## start
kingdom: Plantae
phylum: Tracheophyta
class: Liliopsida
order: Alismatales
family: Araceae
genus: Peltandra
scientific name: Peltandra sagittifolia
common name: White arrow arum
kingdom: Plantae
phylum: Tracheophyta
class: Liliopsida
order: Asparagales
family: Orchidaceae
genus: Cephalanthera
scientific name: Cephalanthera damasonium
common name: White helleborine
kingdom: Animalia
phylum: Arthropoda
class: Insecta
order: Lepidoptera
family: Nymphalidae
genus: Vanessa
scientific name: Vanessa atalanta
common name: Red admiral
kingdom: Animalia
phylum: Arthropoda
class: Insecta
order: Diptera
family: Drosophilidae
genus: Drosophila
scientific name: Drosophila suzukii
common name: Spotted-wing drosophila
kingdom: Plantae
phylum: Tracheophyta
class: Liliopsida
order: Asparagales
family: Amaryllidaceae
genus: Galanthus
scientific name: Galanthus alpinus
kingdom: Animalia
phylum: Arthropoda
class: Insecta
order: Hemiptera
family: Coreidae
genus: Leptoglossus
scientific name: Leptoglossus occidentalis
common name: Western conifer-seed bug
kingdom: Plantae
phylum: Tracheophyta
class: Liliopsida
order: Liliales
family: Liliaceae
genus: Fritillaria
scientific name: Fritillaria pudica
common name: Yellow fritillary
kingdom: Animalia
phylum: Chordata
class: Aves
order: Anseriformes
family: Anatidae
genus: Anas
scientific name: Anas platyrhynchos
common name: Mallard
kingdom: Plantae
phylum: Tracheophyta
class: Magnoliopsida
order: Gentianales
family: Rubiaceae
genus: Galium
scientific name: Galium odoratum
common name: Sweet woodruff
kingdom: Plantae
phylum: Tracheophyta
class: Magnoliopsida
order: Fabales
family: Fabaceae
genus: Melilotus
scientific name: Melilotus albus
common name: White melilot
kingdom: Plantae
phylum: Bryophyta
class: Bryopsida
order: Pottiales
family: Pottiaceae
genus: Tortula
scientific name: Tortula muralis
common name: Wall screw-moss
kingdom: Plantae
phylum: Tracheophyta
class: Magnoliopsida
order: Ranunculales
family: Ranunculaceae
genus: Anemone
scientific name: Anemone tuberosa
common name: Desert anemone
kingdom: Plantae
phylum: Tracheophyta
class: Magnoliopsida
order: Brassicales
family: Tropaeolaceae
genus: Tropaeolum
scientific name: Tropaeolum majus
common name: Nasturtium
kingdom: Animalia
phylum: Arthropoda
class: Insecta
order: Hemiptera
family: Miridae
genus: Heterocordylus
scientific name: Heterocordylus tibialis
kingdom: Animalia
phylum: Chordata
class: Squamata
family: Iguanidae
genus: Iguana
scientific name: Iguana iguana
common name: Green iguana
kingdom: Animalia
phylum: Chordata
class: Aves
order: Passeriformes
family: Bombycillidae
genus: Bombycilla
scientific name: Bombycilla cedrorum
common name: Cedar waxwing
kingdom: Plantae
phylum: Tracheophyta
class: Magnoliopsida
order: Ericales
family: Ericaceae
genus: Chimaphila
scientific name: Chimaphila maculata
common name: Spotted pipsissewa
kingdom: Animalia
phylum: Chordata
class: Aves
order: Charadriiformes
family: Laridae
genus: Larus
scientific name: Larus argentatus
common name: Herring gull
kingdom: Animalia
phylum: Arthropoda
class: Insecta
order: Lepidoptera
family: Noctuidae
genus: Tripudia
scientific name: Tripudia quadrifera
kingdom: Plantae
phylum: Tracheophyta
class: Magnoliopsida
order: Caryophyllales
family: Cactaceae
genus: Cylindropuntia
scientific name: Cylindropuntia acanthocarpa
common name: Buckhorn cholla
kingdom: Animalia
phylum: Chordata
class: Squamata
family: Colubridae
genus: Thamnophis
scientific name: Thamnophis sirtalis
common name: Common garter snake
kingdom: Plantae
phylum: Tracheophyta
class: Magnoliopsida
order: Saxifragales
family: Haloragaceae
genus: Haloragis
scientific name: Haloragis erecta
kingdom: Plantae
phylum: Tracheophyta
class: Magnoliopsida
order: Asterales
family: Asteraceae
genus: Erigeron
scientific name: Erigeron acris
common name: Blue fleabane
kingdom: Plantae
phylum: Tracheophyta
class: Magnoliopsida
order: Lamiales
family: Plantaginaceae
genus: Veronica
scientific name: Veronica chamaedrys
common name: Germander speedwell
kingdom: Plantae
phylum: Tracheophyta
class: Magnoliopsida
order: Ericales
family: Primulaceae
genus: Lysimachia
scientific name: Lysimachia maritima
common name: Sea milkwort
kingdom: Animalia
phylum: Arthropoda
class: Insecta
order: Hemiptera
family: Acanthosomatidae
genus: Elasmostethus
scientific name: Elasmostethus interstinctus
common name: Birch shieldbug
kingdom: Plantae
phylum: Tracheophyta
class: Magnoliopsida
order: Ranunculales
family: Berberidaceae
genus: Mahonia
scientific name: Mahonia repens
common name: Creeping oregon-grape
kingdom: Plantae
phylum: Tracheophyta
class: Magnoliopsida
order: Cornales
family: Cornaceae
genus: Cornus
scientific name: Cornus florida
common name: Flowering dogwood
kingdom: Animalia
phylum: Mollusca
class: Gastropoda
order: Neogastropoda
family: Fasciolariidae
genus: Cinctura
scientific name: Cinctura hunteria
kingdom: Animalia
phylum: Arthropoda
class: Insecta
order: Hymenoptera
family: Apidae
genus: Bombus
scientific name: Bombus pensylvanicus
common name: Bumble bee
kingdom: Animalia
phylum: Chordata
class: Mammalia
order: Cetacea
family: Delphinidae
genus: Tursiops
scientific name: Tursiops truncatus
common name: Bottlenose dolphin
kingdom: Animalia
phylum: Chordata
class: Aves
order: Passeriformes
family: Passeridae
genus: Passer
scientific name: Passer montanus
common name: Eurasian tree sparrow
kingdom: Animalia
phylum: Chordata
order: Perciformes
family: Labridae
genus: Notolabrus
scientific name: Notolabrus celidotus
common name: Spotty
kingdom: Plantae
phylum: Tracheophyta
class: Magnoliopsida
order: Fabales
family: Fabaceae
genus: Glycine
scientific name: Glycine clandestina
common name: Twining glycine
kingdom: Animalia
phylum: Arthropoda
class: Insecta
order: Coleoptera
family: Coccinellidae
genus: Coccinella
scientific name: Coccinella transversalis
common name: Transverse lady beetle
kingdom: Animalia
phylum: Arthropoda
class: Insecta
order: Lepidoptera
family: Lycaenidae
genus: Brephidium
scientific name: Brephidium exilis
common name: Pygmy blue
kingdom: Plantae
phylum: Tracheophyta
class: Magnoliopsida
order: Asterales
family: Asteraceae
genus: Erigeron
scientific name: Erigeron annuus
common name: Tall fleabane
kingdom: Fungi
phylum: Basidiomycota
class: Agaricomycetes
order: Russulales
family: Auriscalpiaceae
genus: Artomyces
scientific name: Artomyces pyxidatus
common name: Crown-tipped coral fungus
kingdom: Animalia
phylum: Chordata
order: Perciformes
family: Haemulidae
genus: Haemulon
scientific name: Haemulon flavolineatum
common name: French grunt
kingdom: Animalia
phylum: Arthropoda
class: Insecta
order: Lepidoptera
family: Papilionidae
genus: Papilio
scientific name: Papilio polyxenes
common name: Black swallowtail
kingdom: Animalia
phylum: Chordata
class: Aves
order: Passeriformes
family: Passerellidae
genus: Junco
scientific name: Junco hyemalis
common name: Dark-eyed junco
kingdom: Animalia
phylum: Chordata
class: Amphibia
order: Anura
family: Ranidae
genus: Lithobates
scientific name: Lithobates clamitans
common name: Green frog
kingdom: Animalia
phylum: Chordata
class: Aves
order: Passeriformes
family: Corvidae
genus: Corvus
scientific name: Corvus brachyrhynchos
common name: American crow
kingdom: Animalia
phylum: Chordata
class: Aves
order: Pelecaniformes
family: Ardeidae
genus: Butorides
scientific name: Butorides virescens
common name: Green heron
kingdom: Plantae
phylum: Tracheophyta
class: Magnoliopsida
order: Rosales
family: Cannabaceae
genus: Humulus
## end
Your task:
Rewrite the part of the records that opens with the line containing "order: Caryophyllales" and closes with the line containing "genus: Cornus", changing "common name" to "vernacular name" and keeping everything else the same.

Finished answer:
order: Caryophyllales
family: Cactaceae
genus: Cylindropuntia
scientific name: Cylindropuntia acanthocarpa
vernacular name: Buckhorn cholla
kingdom: Animalia
phylum: Chordata
class: Squamata
family: Colubridae
genus: Thamnophis
scientific name: Thamnophis sirtalis
vernacular name: Common garter snake
kingdom: Plantae
phylum: Tracheophyta
class: Magnoliopsida
order: Saxifragales
family: Haloragaceae
genus: Haloragis
scientific name: Haloragis erecta
kingdom: Plantae
phylum: Tracheophyta
class: Magnoliopsida
order: Asterales
family: Asteraceae
genus: Erigeron
scientific name: Erigeron acris
vernacular name: Blue fleabane
kingdom: Plantae
phylum: Tracheophyta
class: Magnoliopsida
order: Lamiales
family: Plantaginaceae
genus: Veronica
scientific name: Veronica chamaedrys
vernacular name: Germander speedwell
kingdom: Plantae
phylum: Tracheophyta
class: Magnoliopsida
order: Ericales
family: Primulaceae
genus: Lysimachia
scientific name: Lysimachia maritima
vernacular name: Sea milkwort
kingdom: Animalia
phylum: Arthropoda
class: Insecta
order: Hemiptera
family: Acanthosomatidae
genus: Elasmostethus
scientific name: Elasmostethus interstinctus
vernacular name: Birch shieldbug
kingdom: Plantae
phylum: Tracheophyta
class: Magnoliopsida
order: Ranunculales
family: Berberidaceae
genus: Mahonia
scientific name: Mahonia repens
vernacular name: Creeping oregon-grape
kingdom: Plantae
phylum: Tracheophyta
class: Magnoliopsida
order: Cornales
family: Cornaceae
genus: Cornus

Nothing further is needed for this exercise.